SOURCE MATERIAL Start Marker

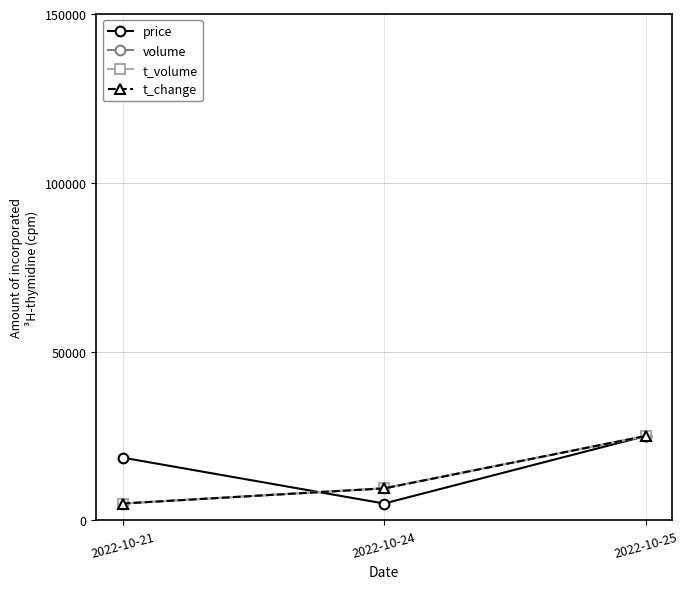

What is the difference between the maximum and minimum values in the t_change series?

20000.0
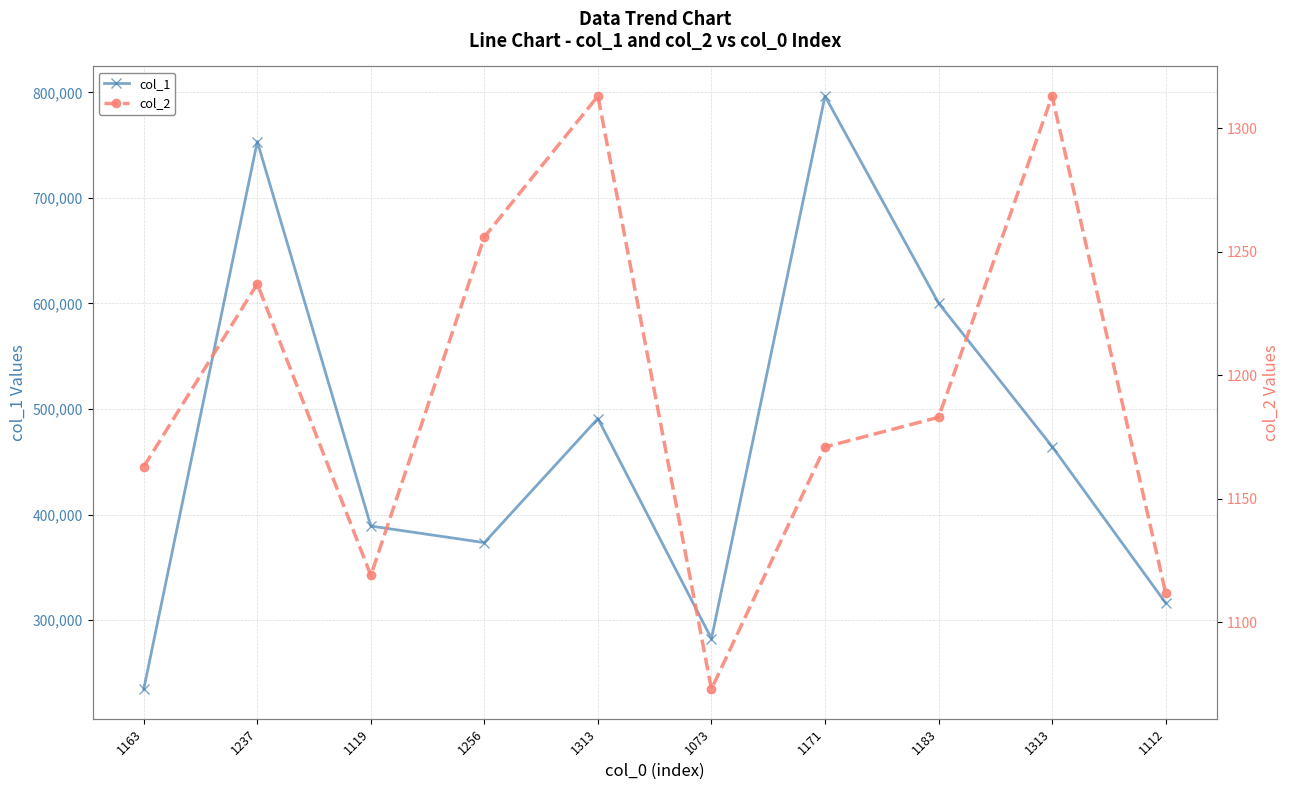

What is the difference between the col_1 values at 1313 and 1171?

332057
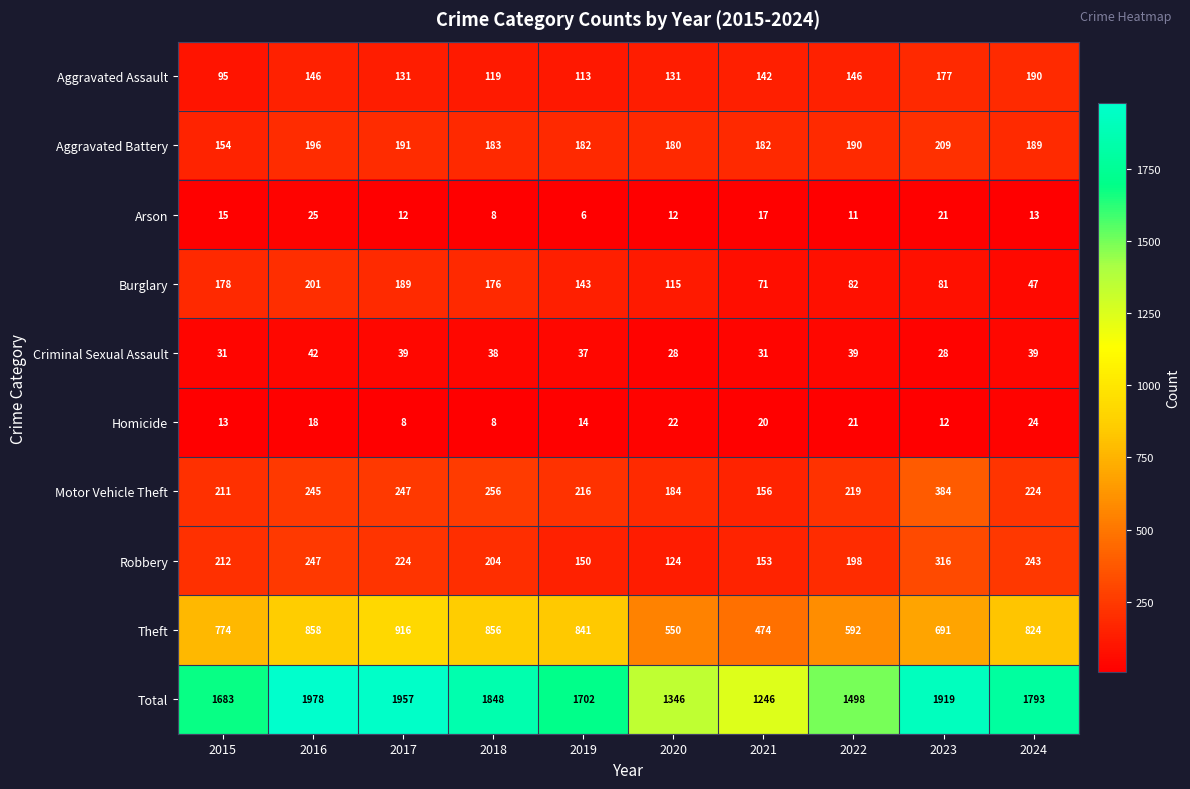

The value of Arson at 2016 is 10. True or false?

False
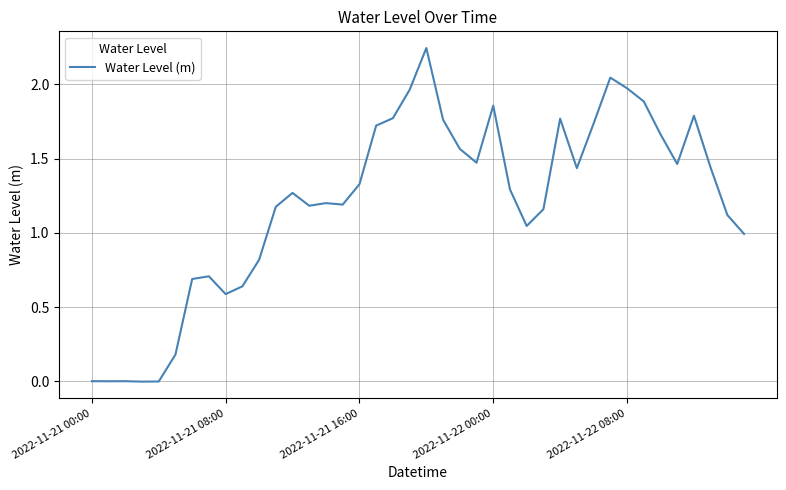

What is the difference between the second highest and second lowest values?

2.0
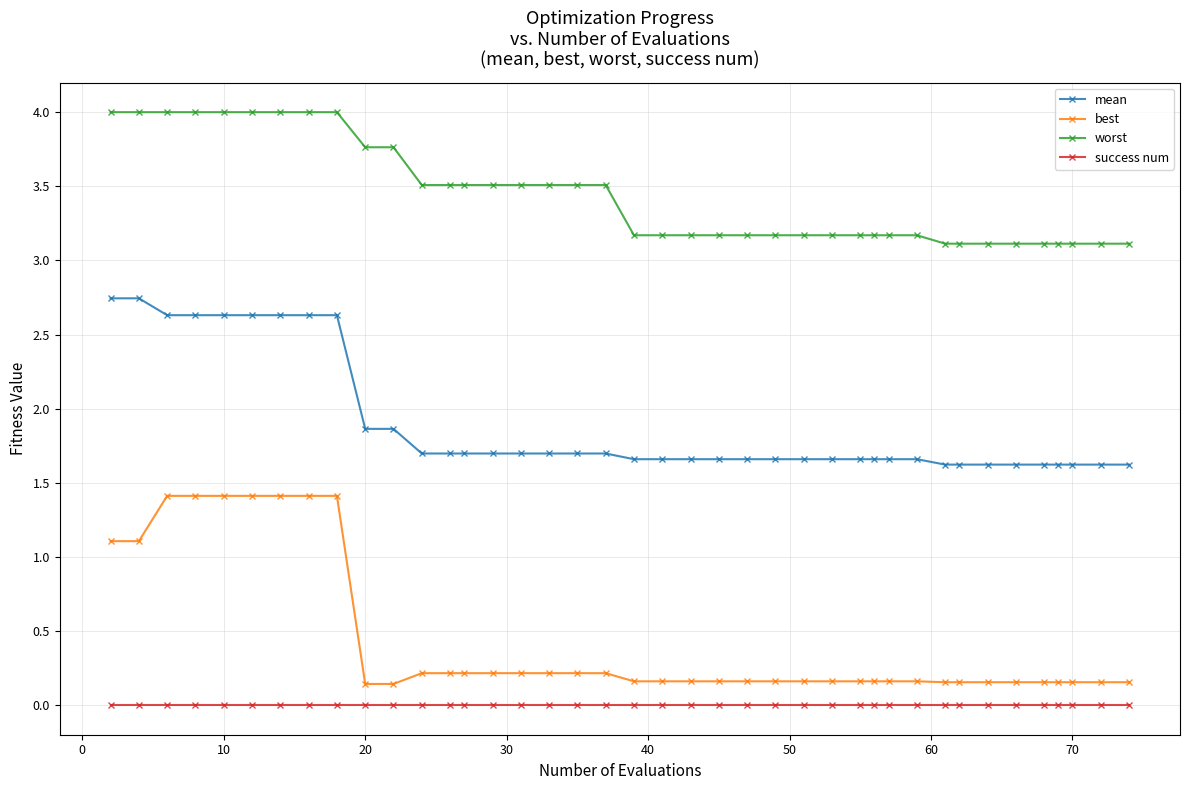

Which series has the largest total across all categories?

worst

SOURCE MATERIAL End Marker
SOURCE MATERIAL Start Marker

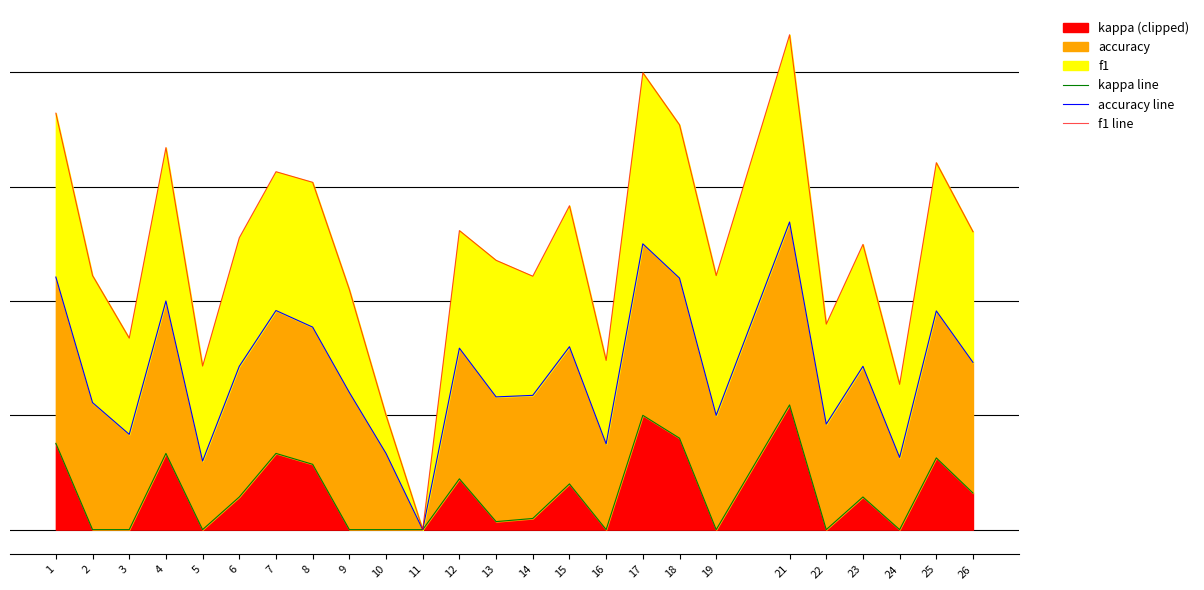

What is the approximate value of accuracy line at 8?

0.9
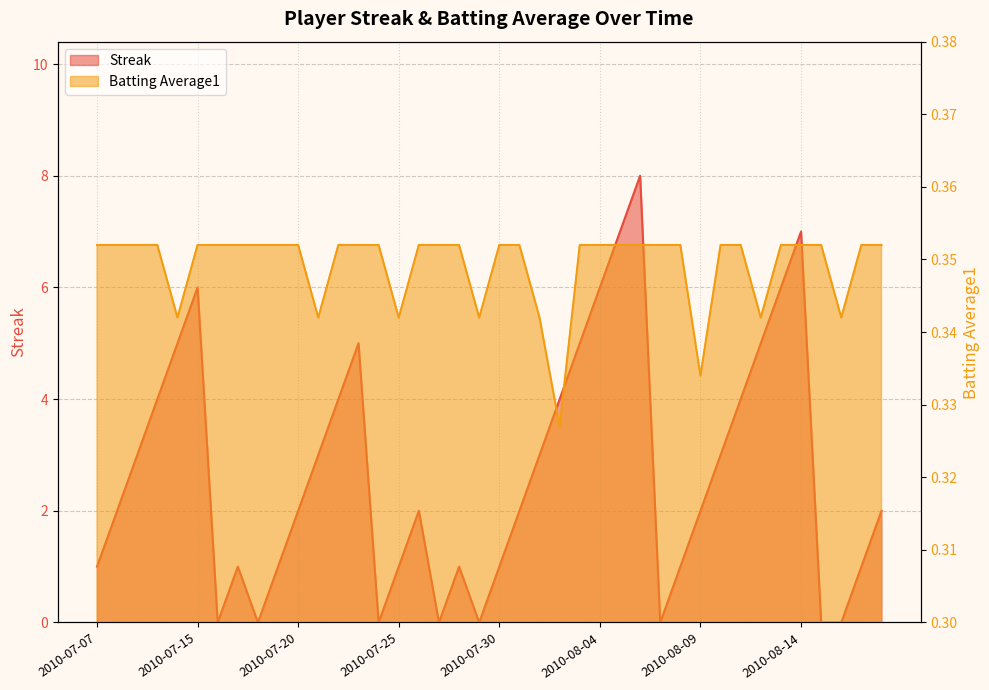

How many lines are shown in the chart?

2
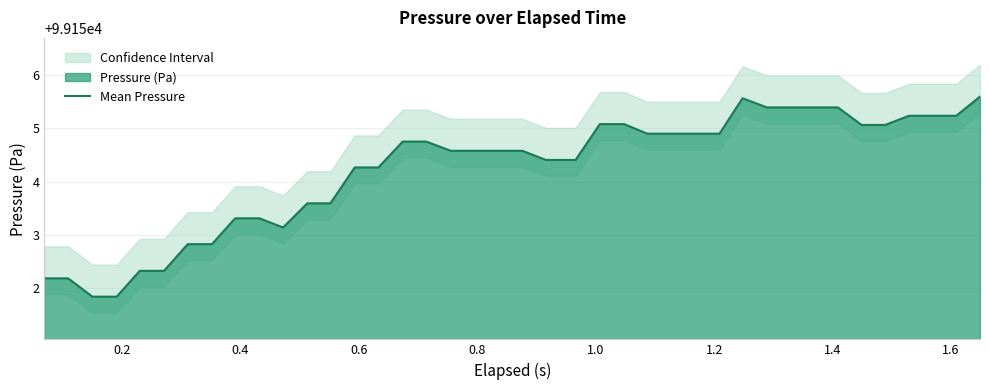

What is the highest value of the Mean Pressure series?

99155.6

SOURCE MATERIAL End Marker

* WORK ORDER *
Lay out the lines, starting at the one containing "What is the difference between the col_1" and ending at the one containing "Which series has", as a Markdown table with the columns No. and Line, skipping blank lines and leaving the pictures out.

* SOLVED PROBLEM *
| No. | Line |
|---|---|
| 1 | What is the difference between the col_1 values at 1313 and 1171? |
| 2 | 332057 |
| 3 | The value of Arson at 2016 is 10. True or false? |
| 4 | False |
| 5 | What is the difference between the second highest and second lowest values? |
| 6 | 2.0 |
| 7 | Which series has the largest total across all categories? |